[4]In the early modern period, the term was often used figuratively (as Aristotle had used it) to mean a pliant, flexible and accommodating principle of judgment[1] – sometimes with overtones that were positive, but on other occasions in a more pejorative sense.
[6] In the later 17th century, the antiquary John Aubrey used the metaphor to imply the distortion of evidence to fit a preconceived theory.
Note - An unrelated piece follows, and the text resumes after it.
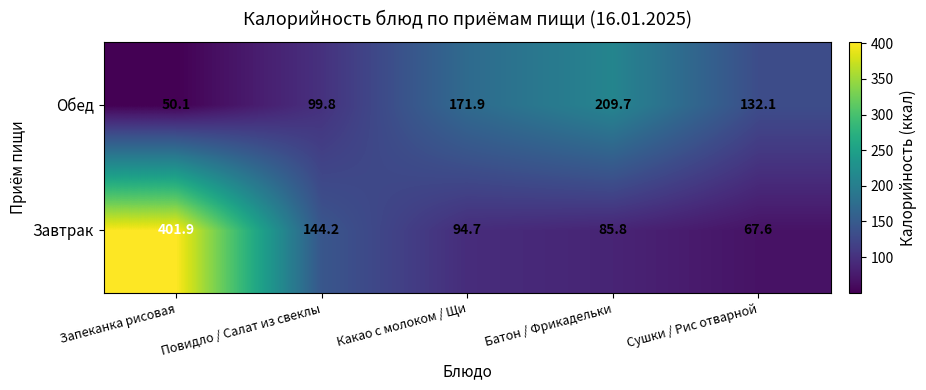

At which category does the chart reach its minimum across all series?

Запеканка рисовая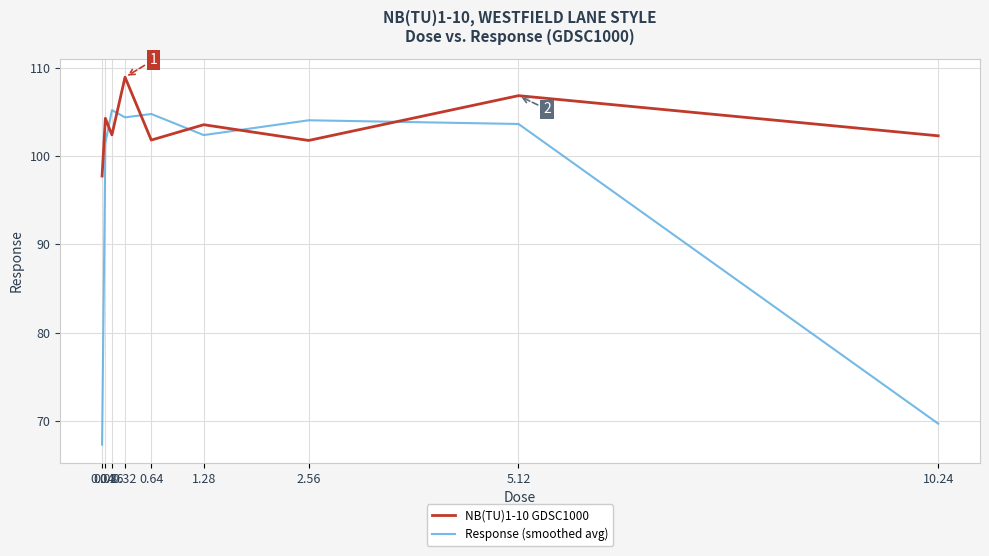

At which category does Response (smoothed avg) reach its first local peak?

0.16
[7] In Giambattista Vico's 1708 oration De nostri temporis studiorum ratione, a contribution to the evolving public debate about the advantages and disadvantages of the early modern academic system compared to that of the classical period (the "Quarrel of the Ancients and the Moderns"), Vico invokes the notion of the Lesbian rule to describe what is lacking in the modern system's intense focus on the mechanistic precision of the developing natural sciences: Since, then, the course of action in life must consider the importance of the single events and their circumstances, it may happen that many of these circumstances are extraneous and trivial, some of them bad, some even contrary to one's goal.
It is therefore impossible to assess human affairs by the inflexible standard of abstract right; we must rather gauge them by the pliant Lesbic rule, which does not conform bodies to itself, but adjusts itself to their contours.
[8]In the 19th century, John Henry Newman invokes the Lesbian rule in the introduction to Part I of his Essay on the Development of Christian Doctrine (1845).